Задание: Поясните, зачем в беседе о русской литературе как путеводителе к православной вере упоминается Томас Манн.

Источник:
------------------------------------------------------------

Адрес редакции: 620086, г. Екатеринбург, ул. Репина, 6а
Почтовый адрес: 620014, г. Екатеринбург-14, а/я 184
Телефон/факс: (343) 278-96-43
Русская Православная Церковь
Московский Патриархат
Мы поговорим на тему русской литературы как путеводителя к Православной вере. Как это ни парадоксально, тема тяжелая, но интересная. Хочу начать со знаменитой цитаты Бердяева: «Вся наша литература XIX века ранена христианской темой, вся она ищет спасения, вся она ищет избавления от зла, страдания, ужаса жизни для человеческой личности, народа, человечества, мира».
О русской литературе как о христианской, как бы Вифлеемской звезде, можно говорить бесконечно. И я очень хочу, чтобы Вы нас просветили. Тем более на столе Ваша новая книга.
– Замечательная мысль нашего выдающегося мыслителя Николая Александровича Бердяева очень ярко иллюстрирует эту заданность нашей великой русской литературы. Причем это свидетельство принадлежит не только русским людям. Например, такой крупный мастер немецкой литературы XX века, как Томас Манн, пишет о том, что они в университете изучали русскую литературу как святую литературу. То есть не только мы свидетельствуем о нашей литературе как о некоем феномене, связанном со святостью, Православием, религией, верой.
По поводу спасения и избавления как отдельного человека, так и всего народа – это тоже очень точное замечание Бердяева. Вообще, Николай Александрович занимался вопросами культуры. Его интересовала именно эта тема: философия культуры, философия творчества, философия свободы человека. Это смежные темы.
Под термином «великая русская литература» мы, как правило, понимаем нашу классику XIX – начала XX века. А что же послужило фундаментом для этого феномена? Неужели она возникла внезапно, ни с того ни с сего? И вот эта книга как раз ценна не тем, что ее автор недостойный священник Михаил Котов, а тем, что она вышла под общей редакцией замечательного современного ученого с мировым именем Александра Николаевича Ужанкова, профессора, доктора филологических наук, кандидата культурологии, теоретика литературы и культуры. Как священник я могу смело назвать его труды душеспасительными. Он занимается древнерусской словесностью. И именно в его трудах я почерпнул удивительную мысль: оказывается, самой главной темой древнерусской словесности было спасение души. Тогда было теоцентрическое мировоззрение: в центре стоял Бог. И Бердяев подмечает эту тему. А если мы посмотрим на ряд произведений древнерусского творчества, то увидим, что в них красной линией проходит именно тема спасения души как отдельно взятого человека, так и всего народа.

------------------------------------------------------------

Фрагмент данных:
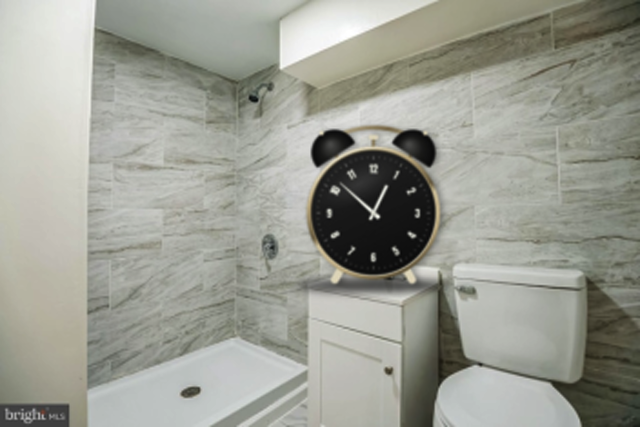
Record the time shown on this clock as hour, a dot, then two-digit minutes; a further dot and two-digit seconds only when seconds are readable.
12.52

------------------------------------------------------------

Ответ ниже: Томас Манн упоминается как пример того, что свидетельство о русской литературе как о явлении, связанном со святостью, Православием и верой, принадлежит не только русским людям. Он писал, что в университете они изучали русскую литературу как святую литературу.